▶ _Job item_
In the entries that follow, the first line to write out is the one containing "LA PRIÈRE DU LUNDI : FOI, ESPÉRANCE ET FORCE", and the last is the one containing "Un moment de". Reproduce that stretch exactly, with nothing before or after it.

▶ _Provided records_
- Opening Delimiter -

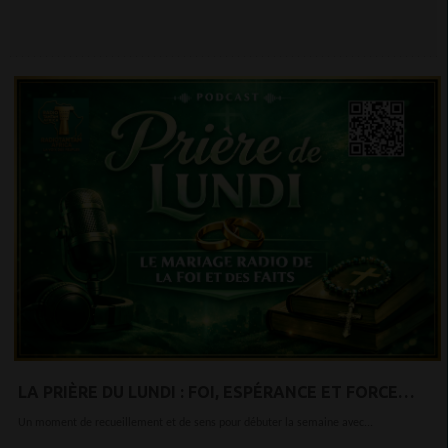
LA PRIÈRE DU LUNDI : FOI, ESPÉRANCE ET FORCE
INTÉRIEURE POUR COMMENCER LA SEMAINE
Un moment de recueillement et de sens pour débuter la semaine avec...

- Closing Delimiter -
- Opening Delimiter -

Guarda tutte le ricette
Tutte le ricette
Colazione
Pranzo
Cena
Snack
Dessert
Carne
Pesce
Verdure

- Closing Delimiter -

▶ _Answer to this problem_
LA PRIÈRE DU LUNDI : FOI, ESPÉRANCE ET FORCE
INTÉRIEURE POUR COMMENCER LA SEMAINE
Un moment de recueillement et de sens pour débuter la semaine avec...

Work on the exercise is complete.